BERNSTEIN: A protest with precedent

The right of attorneys general to challenge laws they find unconstitutional is well-established.

Recently, Attorney General Mark Herring has come under fire from Republican members of the General Assembly and the chairman of the Republican Party of Virginia for announcing his intent not to defend Virginia’s current same-sex marriage ban. Under the guise of defending the Constitution, gay marriage opponents are criticizing Herring’s decision and claiming that he is not living up to his job title. But this criticism is grossly unfair; it is within Herring’s rights to determine the constitutionality of a law and to prioritize which laws to enforce and defend.

William J. Howell, the Republican Speaker of the Virginia House of Delegates, claimed he was concerned about Herring’s decision and “the dangerous precedent it sets with regard to the rule of law.” But this precedent, dangerous or not, has already been set by Herring’s predecessor Ken Cuccinelli. During Cuccinelli’s term as attorney general, he chose not to defend a law that would allow the state to take control of deteriorating schools.
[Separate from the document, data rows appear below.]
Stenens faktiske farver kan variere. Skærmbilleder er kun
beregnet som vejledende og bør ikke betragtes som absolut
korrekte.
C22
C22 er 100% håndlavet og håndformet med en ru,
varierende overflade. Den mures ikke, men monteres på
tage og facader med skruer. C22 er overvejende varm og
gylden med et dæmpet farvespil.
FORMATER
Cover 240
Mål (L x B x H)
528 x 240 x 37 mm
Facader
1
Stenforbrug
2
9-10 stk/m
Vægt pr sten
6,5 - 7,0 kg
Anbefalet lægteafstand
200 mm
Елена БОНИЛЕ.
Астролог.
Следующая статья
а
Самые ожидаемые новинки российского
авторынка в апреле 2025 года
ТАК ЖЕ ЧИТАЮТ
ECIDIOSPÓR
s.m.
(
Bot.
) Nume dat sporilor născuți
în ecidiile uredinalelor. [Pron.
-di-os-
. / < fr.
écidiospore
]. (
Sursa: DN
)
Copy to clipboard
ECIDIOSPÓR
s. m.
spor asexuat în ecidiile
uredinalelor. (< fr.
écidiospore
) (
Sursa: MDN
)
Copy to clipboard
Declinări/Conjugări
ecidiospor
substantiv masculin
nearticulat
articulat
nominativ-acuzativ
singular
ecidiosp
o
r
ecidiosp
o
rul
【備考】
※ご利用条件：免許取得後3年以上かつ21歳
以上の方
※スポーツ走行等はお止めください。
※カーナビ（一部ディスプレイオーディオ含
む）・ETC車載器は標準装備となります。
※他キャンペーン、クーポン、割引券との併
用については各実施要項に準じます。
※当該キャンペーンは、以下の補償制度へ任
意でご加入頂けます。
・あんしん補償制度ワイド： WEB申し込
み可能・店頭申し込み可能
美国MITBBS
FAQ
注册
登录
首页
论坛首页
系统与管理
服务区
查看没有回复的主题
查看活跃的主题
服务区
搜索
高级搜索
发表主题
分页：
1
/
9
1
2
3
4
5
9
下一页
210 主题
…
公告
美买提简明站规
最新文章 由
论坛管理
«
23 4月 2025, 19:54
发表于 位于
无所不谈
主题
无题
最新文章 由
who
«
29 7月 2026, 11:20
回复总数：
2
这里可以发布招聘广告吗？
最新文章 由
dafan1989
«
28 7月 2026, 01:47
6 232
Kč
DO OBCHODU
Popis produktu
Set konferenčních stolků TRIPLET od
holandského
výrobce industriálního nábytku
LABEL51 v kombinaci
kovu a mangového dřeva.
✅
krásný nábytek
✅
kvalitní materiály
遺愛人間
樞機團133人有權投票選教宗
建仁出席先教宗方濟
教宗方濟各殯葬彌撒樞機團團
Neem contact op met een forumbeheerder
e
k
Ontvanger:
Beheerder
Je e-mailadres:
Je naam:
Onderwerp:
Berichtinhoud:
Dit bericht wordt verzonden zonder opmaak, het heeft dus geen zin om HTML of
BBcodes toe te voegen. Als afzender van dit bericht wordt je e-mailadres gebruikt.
His spokesman said this was because Cuccinelli found the law unconstitutional. At the national level, U.S. Attorney General Eric Holder has chosen not to enforce federal marijuana laws in states that have legalized marijuana, and he even discussed this decision here at the University. Clearly grappling with constitutionality and prioritizing issues is nothing new for an attorney general; if anything, Herring is just following in others’ footsteps.

Herring’s right to ignore unconstitutional state laws is even backed by Supreme Court justices. So why are we so fervently debating Herring’s decision?

The obvious answer is that gay marriage is still controversial, and its opponents are threatened by the potential overruling of the same-sex marriage ban. But masking personal opposition with legalese does a disservice to the very issue of constitutionality. These opponents are letting their political philosophies overwhelm their ability to reason the legality of an issue. That is a far more dangerous precedent to set than the one they accuse Herring of setting.

In contrast to these opponents, Herring is not simply declaring a law unconstitutional because he doesn’t agree with it; he has evaluated whether or not the ban conflicts with the U.S. Constitution, and in his expert legal opinion, it does. Herring points out in a recent op-ed for the Richmond Times-Dispatch that there is little attempt to refute his opinion on the constitutionality of the law, but only to challenge whether or not there is a precedent for his disagreement with it (which we know there is). This in itself indicates a personal bias against him and/or gay marriage.

Critics of Herring’s decision should be glad that this ban will have its day in court. If they really believe this law is constitutional, that belief will shortly be affirmed. Herring has taken all the steps befitting his title to refute this law, and he is fulfilling his oath to protect the Virginia and U.S. Constitutions, as well as to represent the interests of the people of Virginia. As Herring said in his op-ed, the attorney general is not a passive position: he or she “is elected to set the state’s legal position and speak on its behalf.” This is precisely what we expect when we cast our votes for attorney general, and this is precisely what Herring is doing.

Dani Bernstein is a senior associate Opinion editor for The Cavalier Daily. Her columns run Tuesdays.